The IMF’s Country Focus issued on 2 August 2018 featured an interview with the IMF’s team head for South Africa following a round of consultations there. The discussion focused on transparency and governance issues and the use of digital technology.
The IMF considers that South Africa’s real GDP growth will stay a little below 2% in the medium term which is not enough to improve living standards. Confidence has been weak in recent years and this has led to low economic growth. Potential investors have delayed their decisions to invest and this has impacted job creation. The new government intends to combat corruption and increase transparency and this is part of the economic strategy.
The tax revenue service SARS has been reformed to allow collection of more taxes that were previously lost to corruption.
South Africa has strong laws and institutions that assist combating the problem of weak governance. The political commitment to further governance reforms will also permit reforms related to the product and labor markets, reducing unemployment and inequality. Reforms need to focus on facilitating competition in the production of goods and services, creating more flexible labor laws and improving the business environment to attract investment.
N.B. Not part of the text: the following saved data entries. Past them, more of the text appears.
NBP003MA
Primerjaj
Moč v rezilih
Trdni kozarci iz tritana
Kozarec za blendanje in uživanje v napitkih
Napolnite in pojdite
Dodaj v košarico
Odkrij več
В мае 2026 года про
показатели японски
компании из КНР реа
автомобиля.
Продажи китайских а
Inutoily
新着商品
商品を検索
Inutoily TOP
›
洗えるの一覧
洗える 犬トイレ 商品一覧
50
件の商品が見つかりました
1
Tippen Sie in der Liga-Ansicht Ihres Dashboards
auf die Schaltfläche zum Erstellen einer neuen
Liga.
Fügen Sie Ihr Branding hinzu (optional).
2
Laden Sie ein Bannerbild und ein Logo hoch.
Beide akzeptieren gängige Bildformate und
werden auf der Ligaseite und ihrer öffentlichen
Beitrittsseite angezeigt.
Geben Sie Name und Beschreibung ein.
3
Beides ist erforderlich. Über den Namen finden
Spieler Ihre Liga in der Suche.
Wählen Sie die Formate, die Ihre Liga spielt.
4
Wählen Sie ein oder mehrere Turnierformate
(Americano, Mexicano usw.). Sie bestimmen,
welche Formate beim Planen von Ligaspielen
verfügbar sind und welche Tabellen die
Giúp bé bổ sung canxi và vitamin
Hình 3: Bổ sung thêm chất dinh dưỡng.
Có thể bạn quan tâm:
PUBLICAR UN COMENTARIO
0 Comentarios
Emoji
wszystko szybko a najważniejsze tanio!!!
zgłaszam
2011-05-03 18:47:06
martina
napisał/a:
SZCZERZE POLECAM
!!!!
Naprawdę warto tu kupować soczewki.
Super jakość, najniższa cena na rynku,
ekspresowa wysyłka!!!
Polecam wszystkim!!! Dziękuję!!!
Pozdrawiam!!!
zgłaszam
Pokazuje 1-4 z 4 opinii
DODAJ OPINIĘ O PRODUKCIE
South Africa is leading the digital revolution in Africa and this is allowing greater access by the population to financing through technological tools such as mobile banking. There is also a link between digitalization and governance. The government is now emphasizing electronic payment of taxes to combat the tax avoidance that is a key issue in South Africa. Customs declarations are also performed electronically. The new automated procurement system captures data on the beneficiaries of government contracts, thereby improving governance and increasing inclusivity as more small enterprises can participate in the tender process and obtain contracts.